NCEE 2008-4026August 2008

## Chapter 7: Illustrative Precision Calculations

In this section, I collate formulas from above and use key design parameter values from the literature to obtain illustrative MDE calculations for RD designs in the education field. The focus is on standardized test scores of elementary school and preschool students in low-performing schools. MDEs are calculated for each design considered above (where I use the multilevel versions of Designs II and III).

### Presentation and Assumptions

Tables 7.1 and 7.2 display, under various assumptions and for each of the considered RD designs, the total number of schools that are required to achieve precision targets of 0.20, 0.25, and 0.33 of a standard deviation, respectively. These are benchmarks that are typically used in impact evaluations of educational interventions that balance statistical rigor and study costs (Schochet 2008; Hill et al. 2007). In Table 7.1, it is assumed that the score cutoff is at the center of the score distribution and that the treatment and control group samples are balanced. In Table 7.2, it is assumed that the cutoff is at a tertile of the score distribution and that there is a 2:1 split of the research samples. Table 7.3 presents comparable figures to those in Table 7.1 for the RA design.

Because the amount and quality of baseline data vary across evaluations, the power calculations are conducted assuming R2 values of 0, 0.20, 0.50, and 0.70 at each group level. The R2 value of 0.50 is conservative if pretests are available for analysis; the more optimistic 0.70 figure has sometimes been found in the literature (Schochet 2008; Bloom et al. 2005a).

To keep the presentation manageable, RD design effects are presented assuming that scores are normally distributed. As discussed, for a given treatment-control sample split, the RD design effect does not vary much according to the score distribution or location of the cutoff score. Thus, the results that are presented are broadly applicable, but could easily be revised using the alternative score distributions or parameter values that were discussed above.

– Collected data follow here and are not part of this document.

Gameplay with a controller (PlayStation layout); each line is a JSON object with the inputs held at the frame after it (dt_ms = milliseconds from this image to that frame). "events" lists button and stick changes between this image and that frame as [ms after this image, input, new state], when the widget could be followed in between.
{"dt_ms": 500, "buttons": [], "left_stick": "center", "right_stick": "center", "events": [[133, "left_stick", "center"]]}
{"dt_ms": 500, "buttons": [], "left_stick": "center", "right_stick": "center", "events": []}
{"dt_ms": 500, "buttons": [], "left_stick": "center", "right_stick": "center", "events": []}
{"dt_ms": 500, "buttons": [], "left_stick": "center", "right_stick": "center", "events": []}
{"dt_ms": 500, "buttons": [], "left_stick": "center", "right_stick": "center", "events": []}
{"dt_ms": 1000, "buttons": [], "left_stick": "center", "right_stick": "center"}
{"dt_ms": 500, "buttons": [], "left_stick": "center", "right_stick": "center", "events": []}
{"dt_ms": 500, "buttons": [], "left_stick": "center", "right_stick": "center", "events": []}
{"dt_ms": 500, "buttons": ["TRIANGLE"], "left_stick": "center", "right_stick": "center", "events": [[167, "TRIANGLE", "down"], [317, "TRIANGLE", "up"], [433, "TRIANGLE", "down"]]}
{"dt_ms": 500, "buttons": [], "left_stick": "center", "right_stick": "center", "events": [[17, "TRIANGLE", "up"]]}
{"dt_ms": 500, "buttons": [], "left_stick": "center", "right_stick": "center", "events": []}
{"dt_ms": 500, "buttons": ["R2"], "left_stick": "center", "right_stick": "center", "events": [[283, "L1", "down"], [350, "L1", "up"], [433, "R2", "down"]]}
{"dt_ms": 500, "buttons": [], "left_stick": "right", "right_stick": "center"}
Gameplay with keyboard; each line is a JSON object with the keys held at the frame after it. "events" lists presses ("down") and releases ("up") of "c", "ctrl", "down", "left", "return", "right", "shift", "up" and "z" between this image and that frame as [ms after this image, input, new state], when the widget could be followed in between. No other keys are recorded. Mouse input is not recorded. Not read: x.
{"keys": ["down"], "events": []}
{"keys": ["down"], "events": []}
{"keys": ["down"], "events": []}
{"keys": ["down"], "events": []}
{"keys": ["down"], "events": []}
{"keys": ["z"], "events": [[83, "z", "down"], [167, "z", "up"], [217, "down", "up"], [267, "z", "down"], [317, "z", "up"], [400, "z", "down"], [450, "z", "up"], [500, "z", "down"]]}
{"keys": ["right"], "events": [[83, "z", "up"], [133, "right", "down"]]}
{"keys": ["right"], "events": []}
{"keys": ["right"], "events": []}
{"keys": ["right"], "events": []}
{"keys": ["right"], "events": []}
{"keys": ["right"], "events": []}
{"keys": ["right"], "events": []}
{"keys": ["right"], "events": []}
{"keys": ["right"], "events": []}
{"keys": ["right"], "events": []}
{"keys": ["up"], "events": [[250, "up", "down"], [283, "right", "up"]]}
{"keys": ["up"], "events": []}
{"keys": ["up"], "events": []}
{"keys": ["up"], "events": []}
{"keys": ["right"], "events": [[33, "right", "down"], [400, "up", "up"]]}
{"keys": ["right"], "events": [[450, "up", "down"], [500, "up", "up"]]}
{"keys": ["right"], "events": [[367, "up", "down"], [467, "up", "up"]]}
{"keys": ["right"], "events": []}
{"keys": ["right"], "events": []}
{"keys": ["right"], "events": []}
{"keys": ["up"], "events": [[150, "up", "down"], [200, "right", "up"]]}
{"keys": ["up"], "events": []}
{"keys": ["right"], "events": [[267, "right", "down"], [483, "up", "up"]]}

The estimates also assume:

• A two-tailed test at 80 percent power and a 5 percent significance level
• The intervention is being tested in a single grade with an average of 3 classrooms per school per grade and an average of 23 students per classroom. Thus, the sample contains 69 students per school.
• 80 percent of students in the sample will provide follow-up (posttest) data, so that posttest data are available for about 55 students per school.
• ICC values of 0.15 at the school and classroom levels (which are consistent with the empirical findings in Schochet 2008, Hedges and Hedberg 2007, and Bloom et al. 2005a)
• An ICC value of 0.15 pertaining to the variance of treatment effects across schools in Designs IV and V (Schochet 2008)
• A sharp RD design rather than a fuzzy RD design (that is, that all units comply with their treatment assignments)

### Results

The key results can be summarized as follows:

• Much larger sample sizes are typically required under RD than RA designs. Consider the most commonly-used design in education-related impact studies where equal numbers of schools are assigned to treatment or control status. Under this design, about 114 total schools (57 treatment and 57 control) are required to yield an MDE of 0.25 standard deviations, assuming a regression R2 value of 0.5 (Design III; Table 7.1). The corresponding figure for the RA design is only 42 total schools (Table 7.3). Similarly, for the classroombased Design II, the required number of schools is 45 for the RD design (Table 7.1), compared to only 16 for the RA design (Table 7.3).
• Because of resource constraints, school-based RD designs may only be feasible for interventions that are likely to have relatively large effects (about 0.33 standard deviations or more). Under Design III, 66 schools (33 treatment and 33 control) are required to achieve an MDE of 0.33 standard deviations (assuming an R2 value of 0.50; Table 7.1). This number is comparable to the number of schools that are typically included in large-scale experimental impact evaluations funded by the U.S. Department of Education.
• A 2:1 split of the sample has a small effect on statistical power. The required school sample sizes are similar in Tables 7.1 and 7.2. This occurs because as discussed, a balanced sample allocation yields larger RD design effects than an unbalanced allocation, but also yields smaller variances under the RA design; these two effects are largely offsetting.
• R2 values matter. The viability of RD designs in education research hinges critically on the availability of detailed baseline data at the aggregate school or individual student level—and in particular, pretest data—that can be used as covariates in the regression models to improve R2 values. For instance, for the school-based Design III, the number of schools required to achieve an MDE of 0.33 standard deviations is 39 if the R2 value is 0.70, 66 if the R2 value is 0.50, and 131 for a zero R2 value (Table 7.1).
• RD designs may be most viable for less-clustered designs where classrooms or students are the unit of treatment assignment. For example, under the classroom-based Design II, 45 schools are required to achieve an MDE of 0.25 standard deviations, assuming an R2 value of 0.50 (Table 7.1). The comparable figure for the classroom-based Design V (with random school effects) increases to only 53, because, as discussed, RD design effects are smaller for this design than for Design II. For the student-level Design I, the comparable number of required schools is 13 schools (Table 7.1).